(Minified JSON responses)
════════════════════
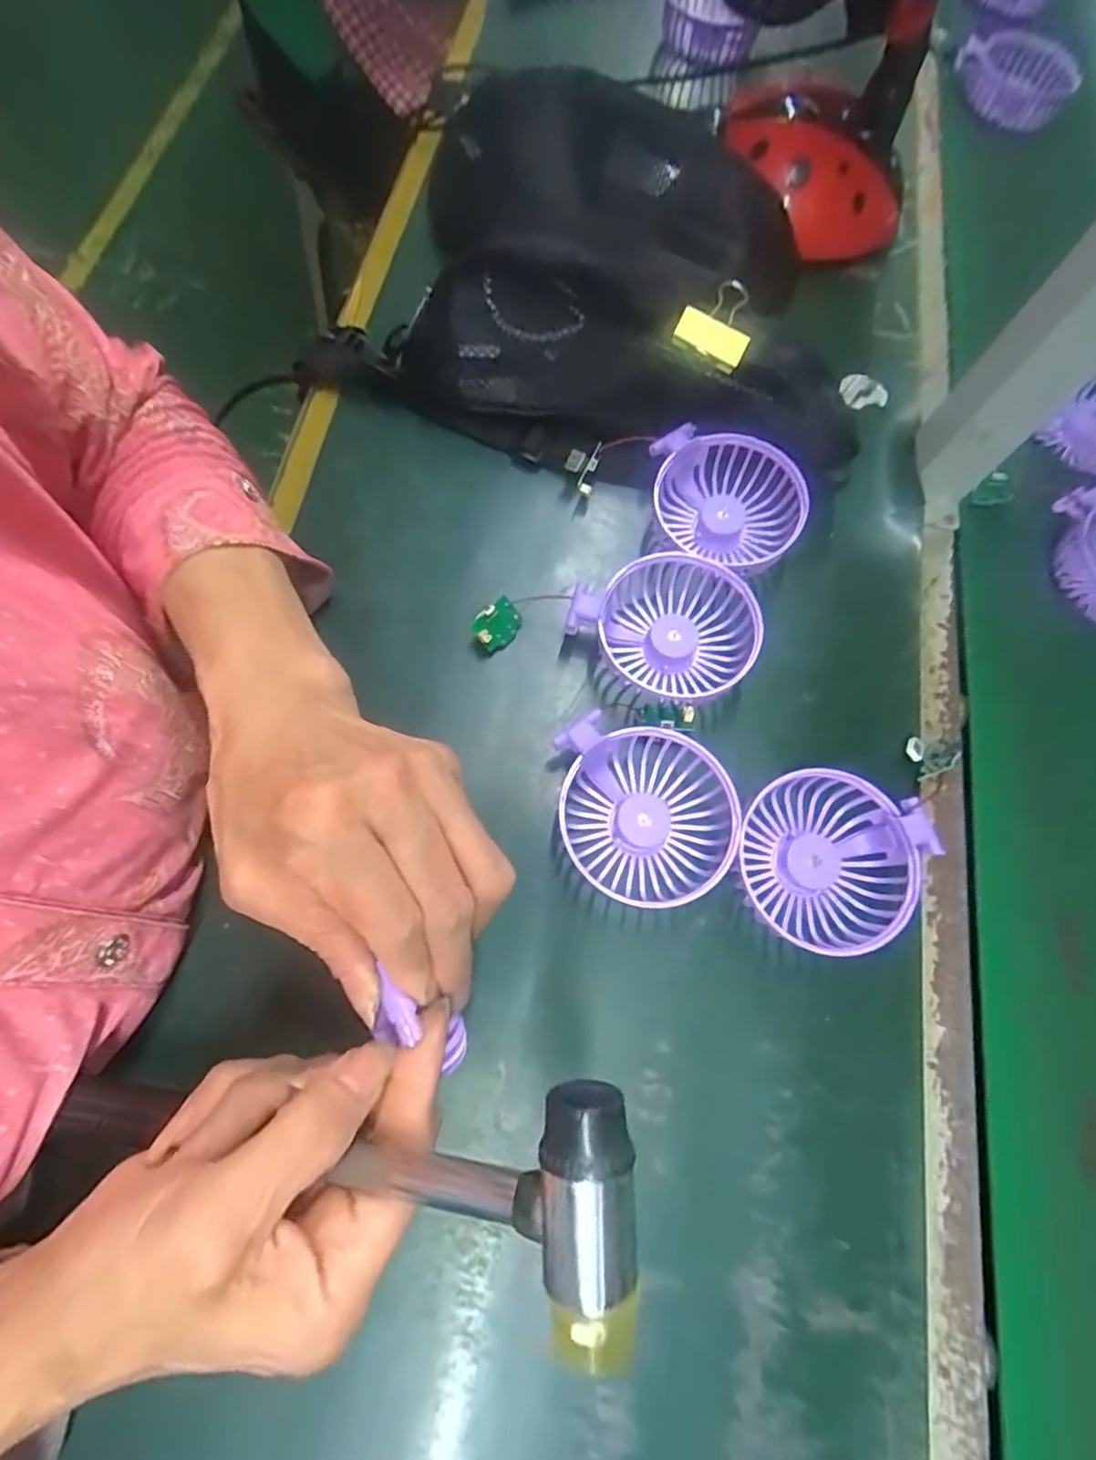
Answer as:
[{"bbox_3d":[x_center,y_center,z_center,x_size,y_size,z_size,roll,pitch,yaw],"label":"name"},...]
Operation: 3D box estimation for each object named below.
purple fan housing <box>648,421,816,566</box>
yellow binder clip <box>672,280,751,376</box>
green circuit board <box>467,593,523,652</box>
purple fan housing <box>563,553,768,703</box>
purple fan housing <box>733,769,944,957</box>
[{"bbox_3d":[0.112,-0.143,0.393,0.090,0.029,0.074,7,85,12],"label":"purple fan housing"},{"bbox_3d":[0.093,-0.227,0.354,0.042,0.048,0.015,29,71,5],"label":"yellow binder clip"},{"bbox_3d":[-0.029,-0.060,0.365,0.029,0.010,0.025,-50,116,-18],"label":"green circuit board"},{"bbox_3d":[0.066,-0.059,0.364,0.105,0.031,0.081,9,71,2],"label":"purple fan housing"},{"bbox_3d":[0.141,0.066,0.323,0.086,0.035,0.082,25,72,7],"label":"purple fan housing"}]

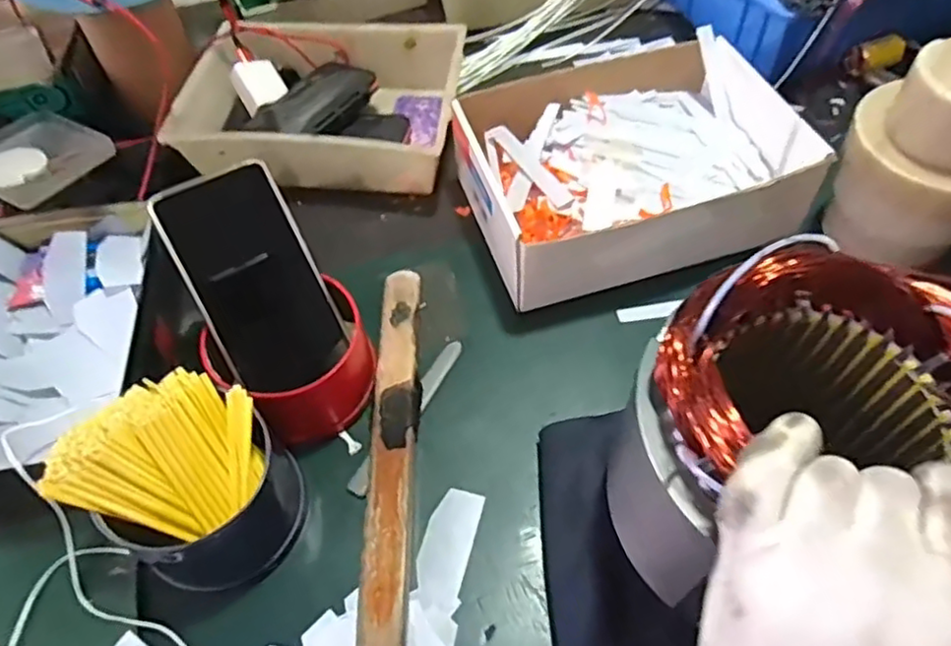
════════════════════
Instructions for the task
Only the lines starting at the one that holds "purple fan housing <box>648,421,816,566</box>" and ending at the last line of the data belong in your answer. Please set them down exactly and omit the pictures.

Reply
purple fan housing <box>648,421,816,566</box>
yellow binder clip <box>672,280,751,376</box>
green circuit board <box>467,593,523,652</box>
purple fan housing <box>563,553,768,703</box>
purple fan housing <box>733,769,944,957</box>
[{"bbox_3d":[0.112,-0.143,0.393,0.090,0.029,0.074,7,85,12],"label":"purple fan housing"},{"bbox_3d":[0.093,-0.227,0.354,0.042,0.048,0.015,29,71,5],"label":"yellow binder clip"},{"bbox_3d":[-0.029,-0.060,0.365,0.029,0.010,0.025,-50,116,-18],"label":"green circuit board"},{"bbox_3d":[0.066,-0.059,0.364,0.105,0.031,0.081,9,71,2],"label":"purple fan housing"},{"bbox_3d":[0.141,0.066,0.323,0.086,0.035,0.082,25,72,7],"label":"purple fan housing"}]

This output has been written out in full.